Maxime ha trent’anni suonati, fa lavori precari, ed è schiacciato dalla responsabilità di badare a quella madre (Anne Dorval) impossibile (alcolista, tabagista e sprecona) che ha evidente necessità di accudimento e che continua a ferirlo con la disistima, gli insulti e persino con le aggressioni fisiche più sanguinose, che lasciano sul volto le loro tracce, non diversamente da quell’ angioma vistoso che ne connota il viso dalla nascita, quasi un segnale metaforico di un destino di dolore.
Il film scandisce, con una serie di “quadri” significativi, il particolare calendario di Maxime: i turbamenti del passato e la difficile adolescenza, nonché i giorni che lo separano dalla partenza per l’Australia, ovvero da quel taglio netto che egli impone a se stesso per dimenticare il dolore e darsi un futuro.
Sembrerebbe un normale film di Dolan: la madre ricorda un po’ la madre del suo primo film, quella che egli “aveva ucciso”, così come gli amici, o come la propria diversità - qui emblematicamente sottolineata da quel viso sfigurato - o come la disperata ricerca di un affetto vero.
In realtà il tempo ha peggiorato i rapporti familiari e quelli di vicinato: le amiche materne che lo avevano visto crescere sono anch’esse insopportabili megere, né la memoria ritrovata dell’adolescenza evita il doloroso confronto fra speranze giovanili e la realtà del presente, lasciando dietro di sé l’amarezza del disincanto.
Un nuovo motivo di turbamento mette, però, in forse la sua partenza: è riemerso dal passato, dove sembrava destinato a rimanere, il ricordo di un bacio scambiato fra lui e il compagno di classe Matthias (Gabriel D’Almeida Freitas) durante una festa per l’ultimo giorno di scuola.
Ora quel bacio si ripropone (e assume la forza dirompente di un invito a definire la propria identità sessuale) per la richiesta della sorella dell’ospite, Rivette anche lei, cineasta in erba, che vuole girare un film a soggetto gay e individua in lui e in Matthias la coppia giusta per il suo “corto”, riportando, senza volere (?) a galla la vecchia storia, rimasta nel mondo del pettegolezzo malizioso fra gli amici, sepolta dalla vita, ma mai del tutto rimossa da Matthias, che aveva preso coscienza subito delle emozioni suscitate da quel bacio, accettando il conflitto fra la realtà, nella quale era già ben inserito e nella quale intendeva rimanere, e il sogno d’amore che per l’indifferenza evidente di Maxime non si era realizzato.
Matthias aveva conosciuto tutti i vantaggi di una posizione sociale elevata; ora è un famoso avvocato, ha una compagna che non ama e si muove in un mondo tollerante, comprensivo e disposto ad accettare la “diversità” delle scelte sessuali.
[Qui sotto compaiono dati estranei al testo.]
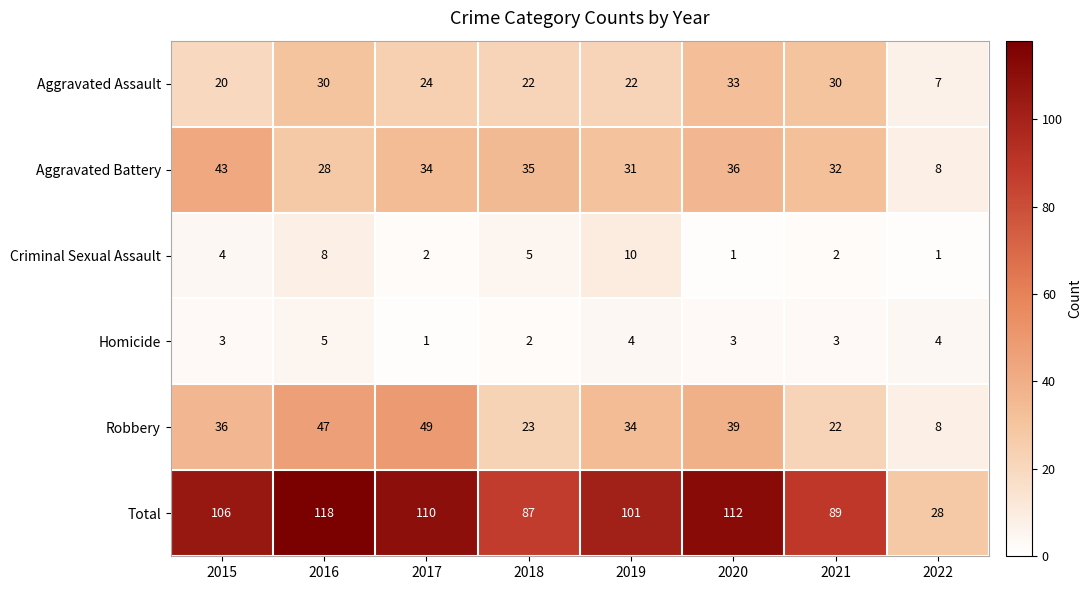

Rank the series by their maximum value, from lowest to highest.

Homicide, Criminal Sexual Assault, Aggravated Assault, Aggravated Battery, Robbery, Total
Con la sicurezza ferma che gli viene dalla propria condizione economica e dal proprio prestigio sociale, Matthias spera che Maxime non se ne vada, ma che accetti tranquillamente l’amore accanto a lui.
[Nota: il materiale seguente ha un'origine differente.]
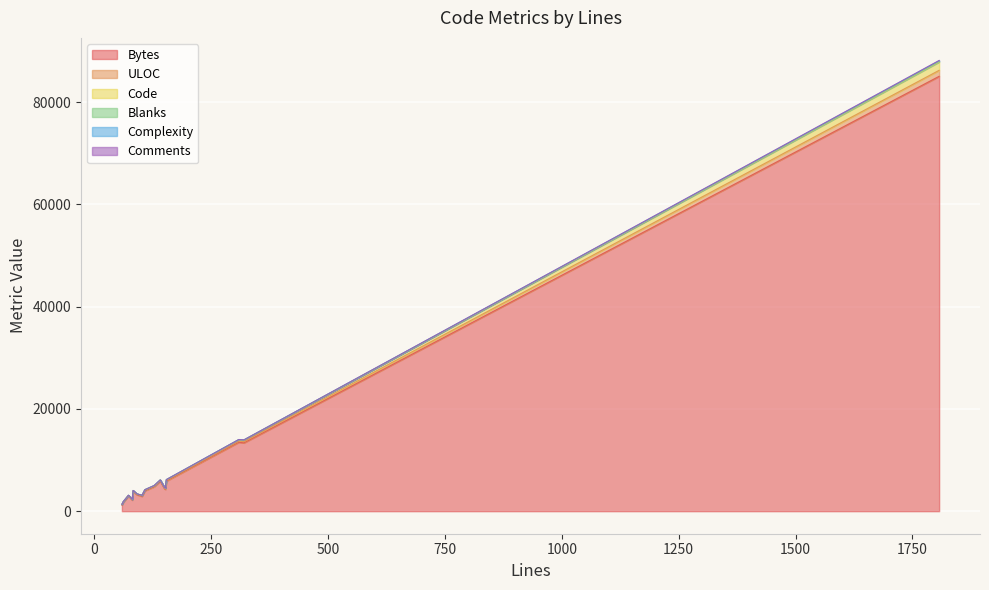

What value does the Code series have at ImportResponseView.vue, to the nearest 10?

280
La scansione del tempo diventa perciò una tesa scommessa d’amore, in un clima di crescemte mélo, di cui Dolan è riconosciuto maestro e in cui mescola, con magia unica e personalissima, immagini, musica e colori che sono soprattutto proiezioni del desiderio dei corpi e delle anime.
Così era stato anche per la scena indimenticabile, all’inizio del film, quando Matthias, immergendosi e perdendosi nelle profondità del lago Ontario, aveva riconosciuto e accettato se stesso, sfidando lo spessore limaccioso delle insidiose profondità, per uscirne, infine, rinfrancato con se stesso, in attesa della risposta di Maxime che non sarebbe arrivata.
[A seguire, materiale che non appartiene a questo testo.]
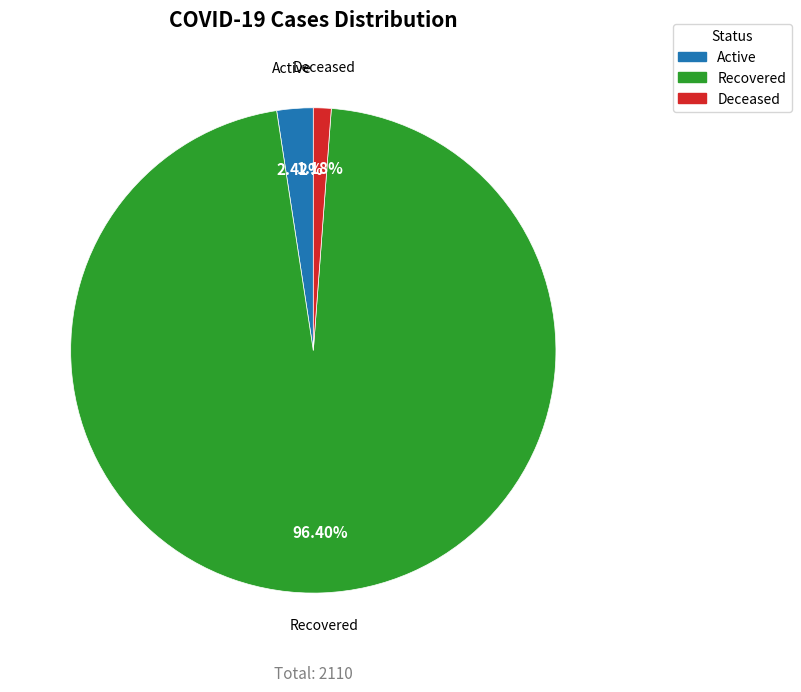

To the nearest percent, what percentage of the pie is Deceased?

1%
Anche qui, come nei film precedenti, ritroviamo il divertente gioco dei formati, che si adattano ai diversi stati d’animo, il gusto fluidissimo della sinestesia e della contaminazione dei generi, fra il pop e il sublime, l’urgenza espressiva sopra le righe, che può anche respingere parte del pubblico, ma che non passa sicuramente inosservata.
Da vedere sicuramente, nel sensualissimo quebecois originale e, possibilmente, su grande schermo, per coglierne appieno la suggestione.